* _DOCUMENT SEGMENT_
----

= Jehan de Grieviler =

French composer

Jehan and his music in the chansonnier Vatican Reg. lat. 1490

Jehan de Grieviler (fl. mid- to late 13th century) was an Artesian cleric and trouvère.

Jehan was probably born at Grévillers near Arras. A certain "Grieviler" is mentioned in the necrology (registre) of the Confrérie des jongleurs et des bourgeois d'Arras under 1254. Elizabeth Aubrey argues that since Jehan was a known member of the Puy d'Arras, he cannot be identified with the "Grieviler" of the necrology. More recent work on these institutions by Carol Symes has suggested they were in fact the same. Nonetheless, a further piece of evidence for establishing his chronology are the songs he is known to have composed with Adam de la Halle, who was very young in the 1250s. Probably Jehan was one of the sixteen unordained married clerics in minor orders who petitioned the Bishop of Arras on 28 January 1254 to exempt them from secular taxation. They were evidently involved in trade and commerce.

Jehan participated in a total of thirty-four jeux partis, initiating six of the exchanges himself. Twenty-eight of these were with Jehan Bretel. Three of these last have surviving melodies, probably composed by him. He also wrote six chansons courtoises, and a seventh attributed to Jehan de la Fontaine may be by him. He also composed one surviving rotrouenge.

All of his melodies are conventional, save Uns pensers jolis, which is through-composed, and Jolie amours qui m'a en sa baillie, which begins on B and ranges from high to low F.

==List of compositions==
- Chansons
- Amours me fait de cuer joli chanter (attributed Jehan de la Fontaine)

----

[Data excerpts]
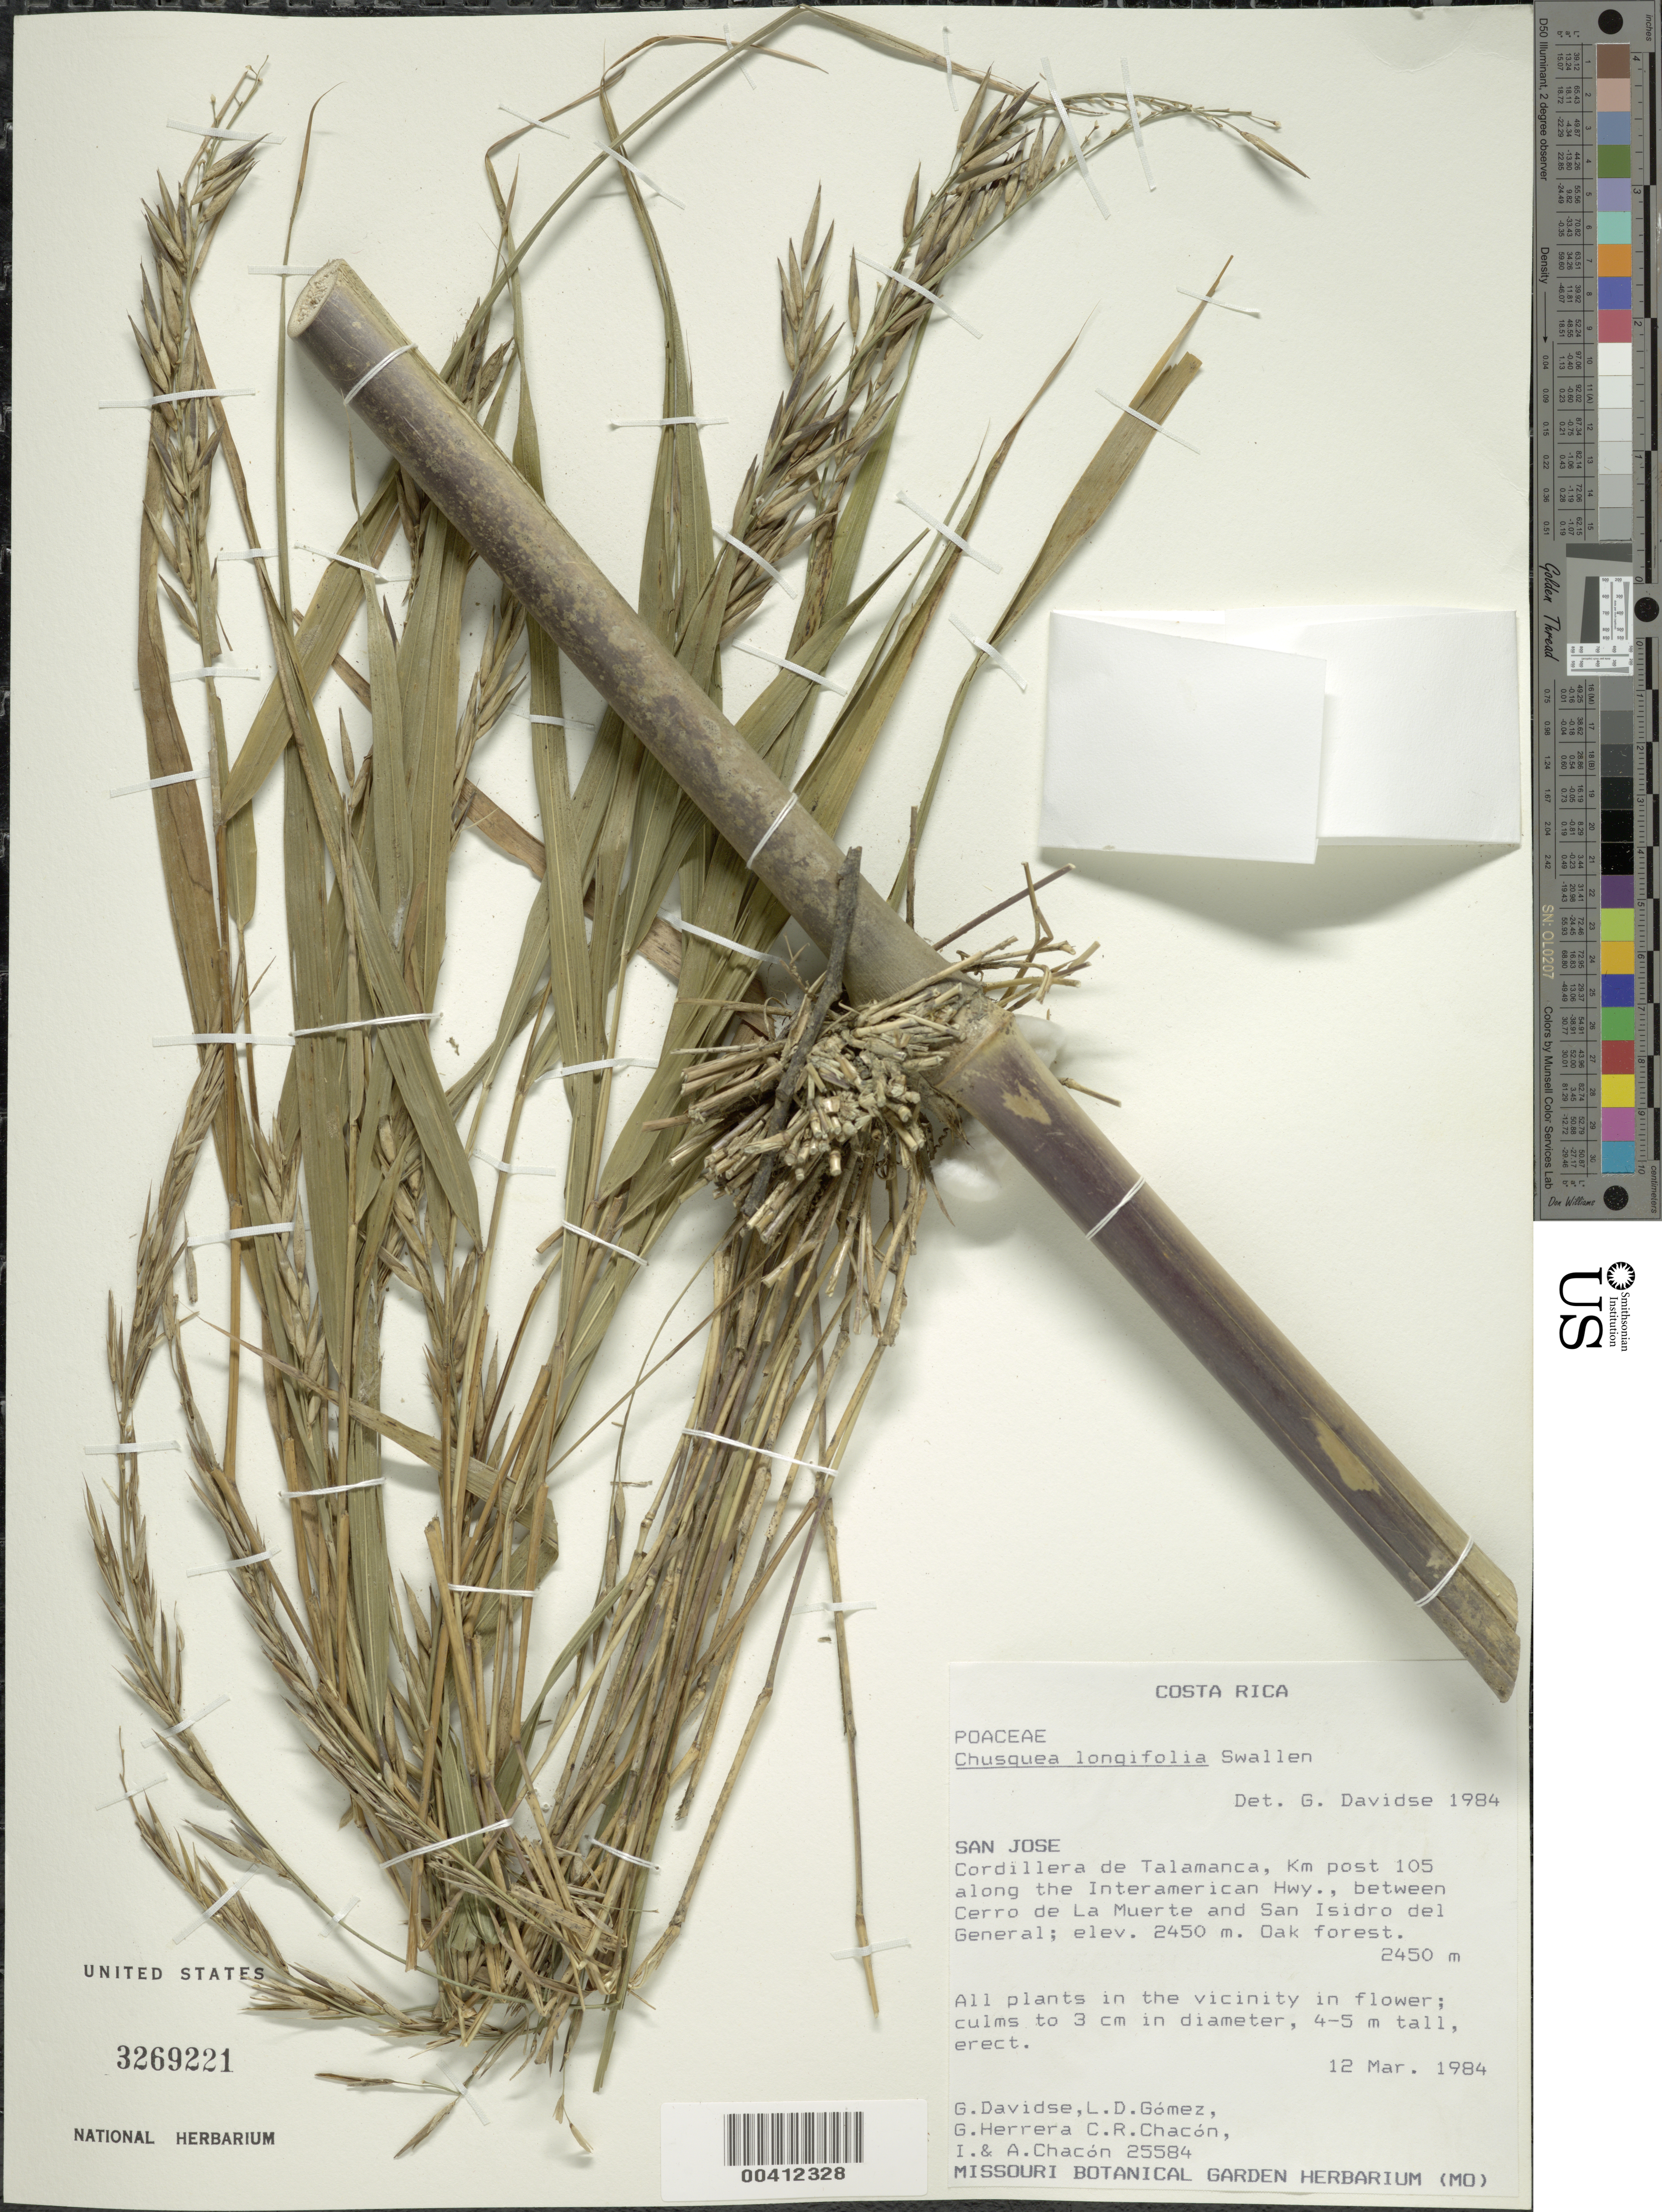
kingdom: Plantae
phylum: Tracheophyta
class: Liliopsida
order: Poales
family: Poaceae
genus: Chusquea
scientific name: Chusquea longifolia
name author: Swallen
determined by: Davidse, Gerrit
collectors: G. Davidse, L. D. Gómez, G. Herrera Ch., C. Chacon, I. Chacon & A. Chacon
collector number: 25584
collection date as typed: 12 Mar 1984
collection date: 1984-03-12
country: Costa Rica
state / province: San José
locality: Cordillera de talamanca, km. post 105 along the interamerican hwy, between cerro de la muerte and san isidro del general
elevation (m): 2450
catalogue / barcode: US 3269221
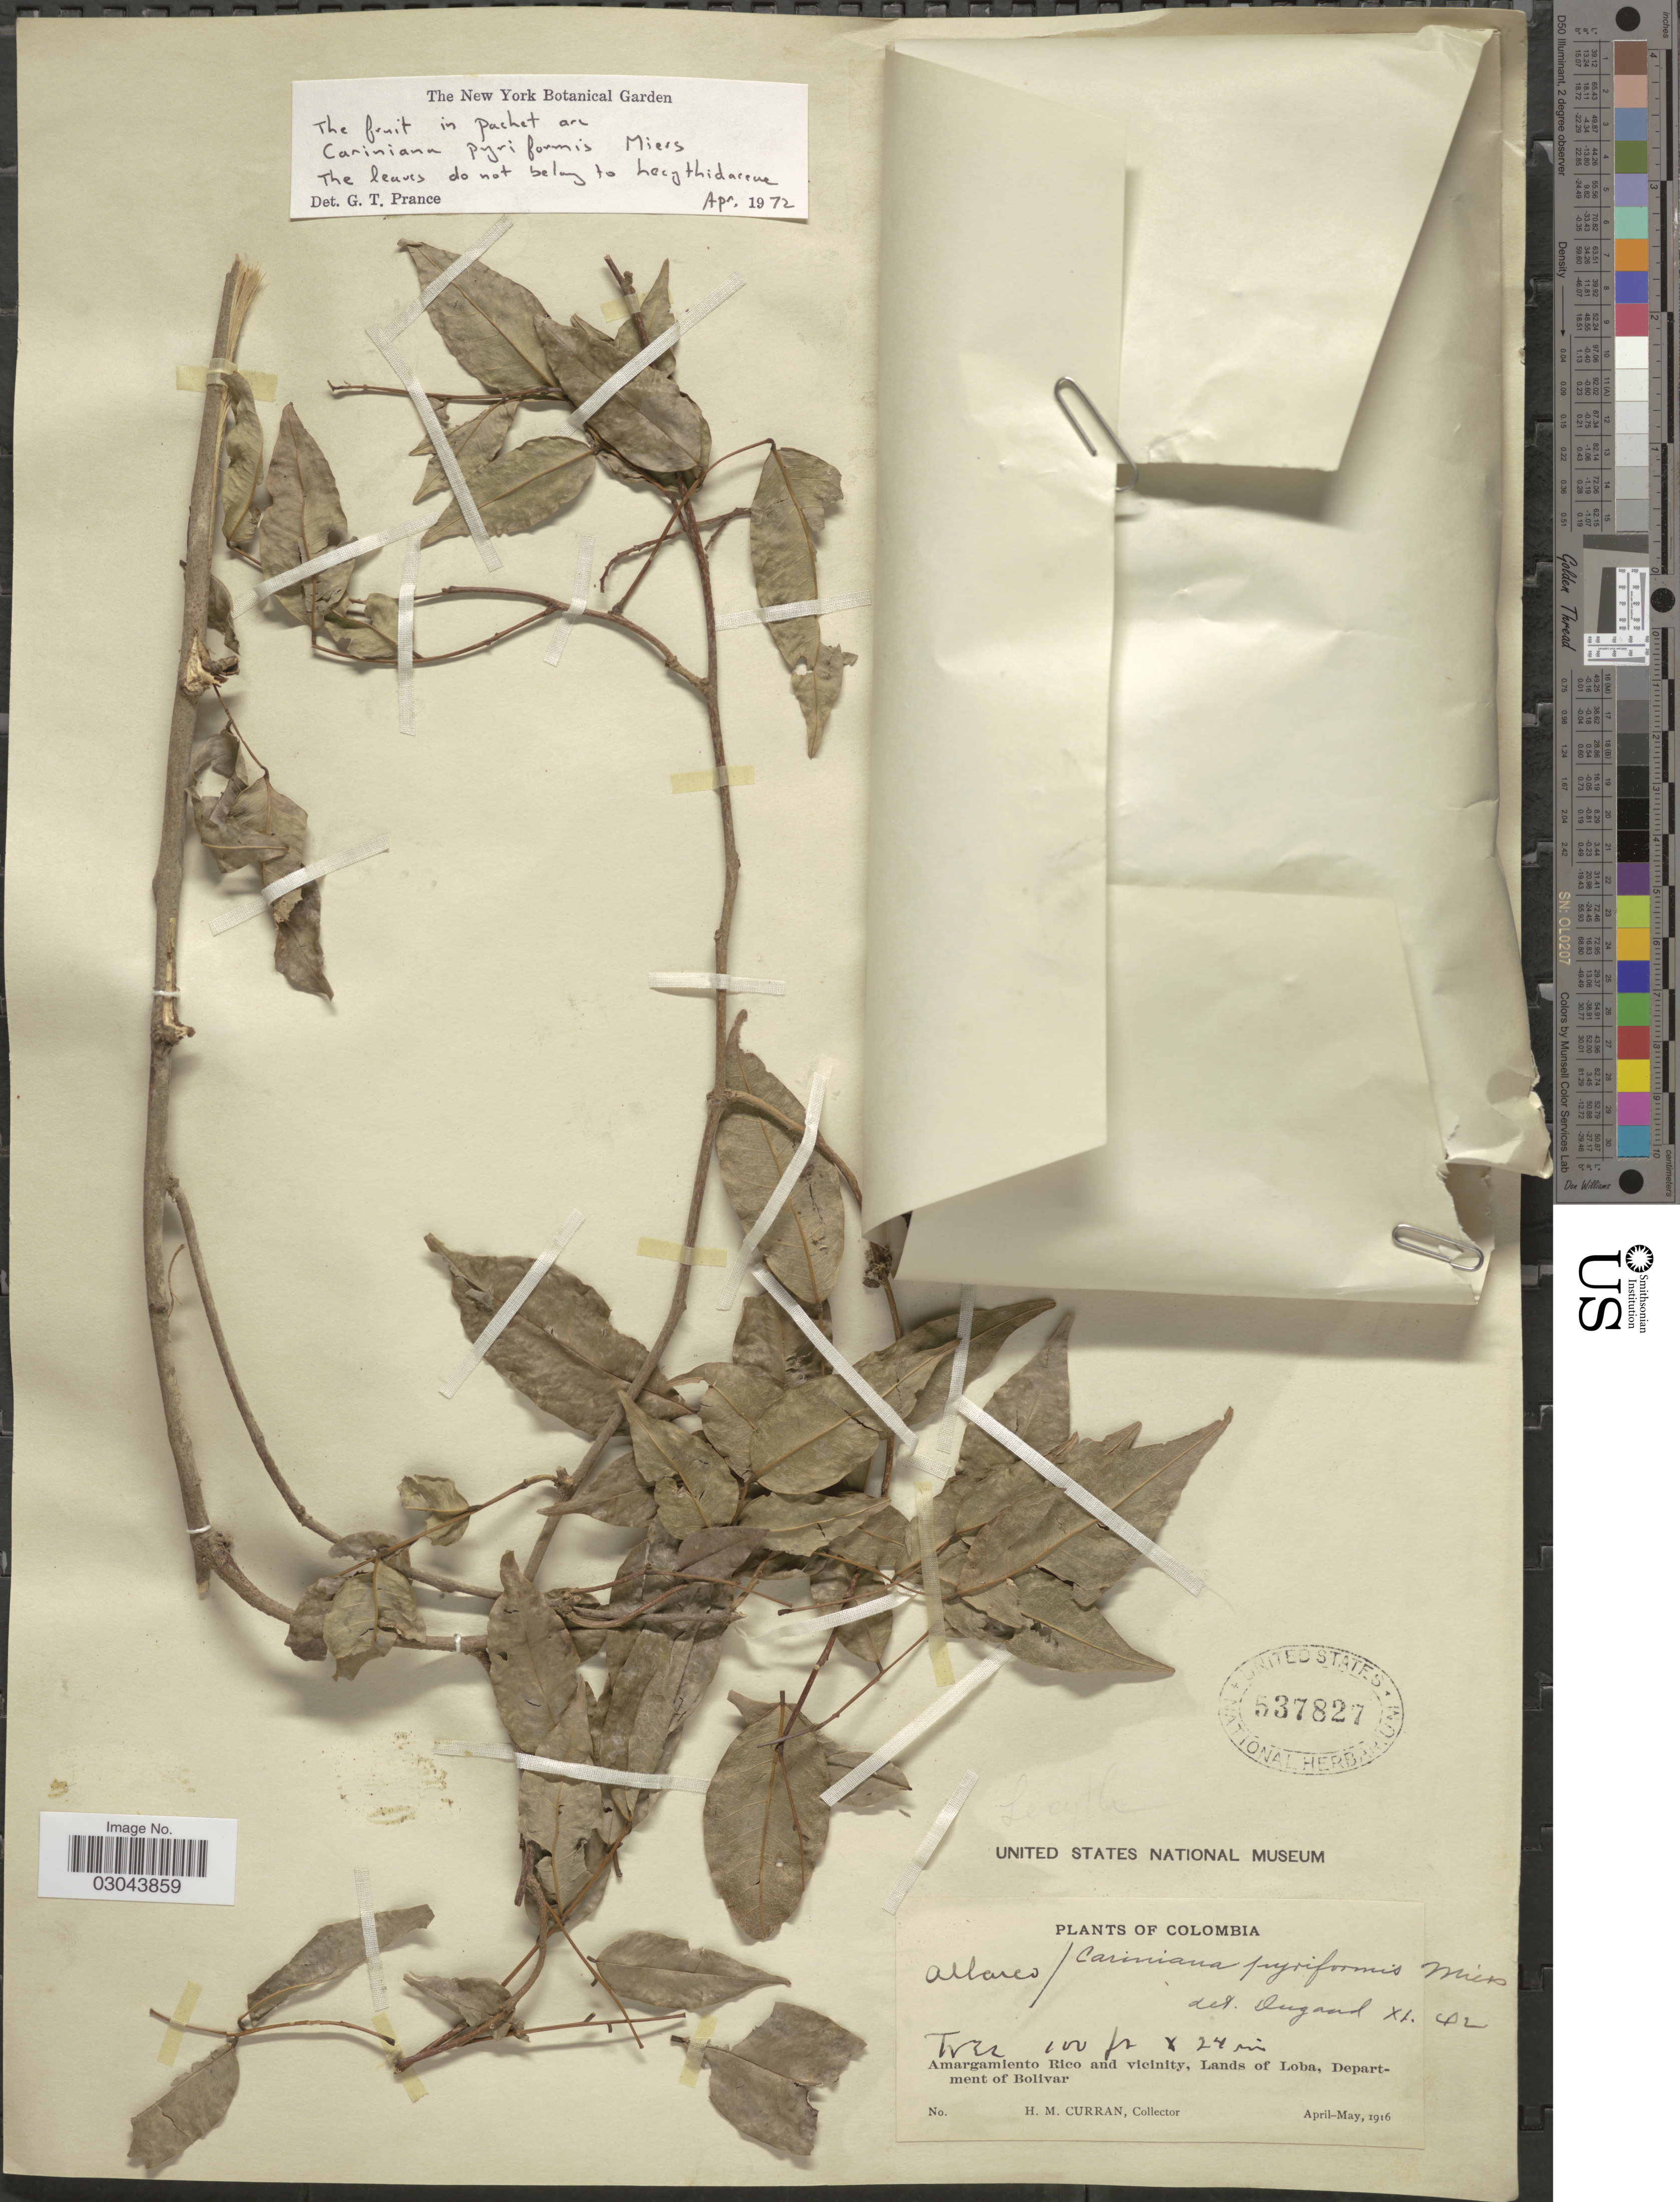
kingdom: Plantae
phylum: Tracheophyta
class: Magnoliopsida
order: Ericales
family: Lecythidaceae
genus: Cariniana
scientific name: Cariniana pyriformis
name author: Miers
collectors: H. M. Curran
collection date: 1916-04/1916-05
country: Colombia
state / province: Bolívar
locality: Amargamiento Rico and vicinity, Lands of Loba, Department of Bolivar.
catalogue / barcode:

----

Please copy the passage of the article on Jehan de Grieviler between "French composer" and "cleric and trouvère.", inclusive.

French composer

Jehan and his music in the chansonnier Vatican Reg. lat. 1490

Jehan de Grieviler (fl. mid- to late 13th century) was an Artesian cleric and trouvère.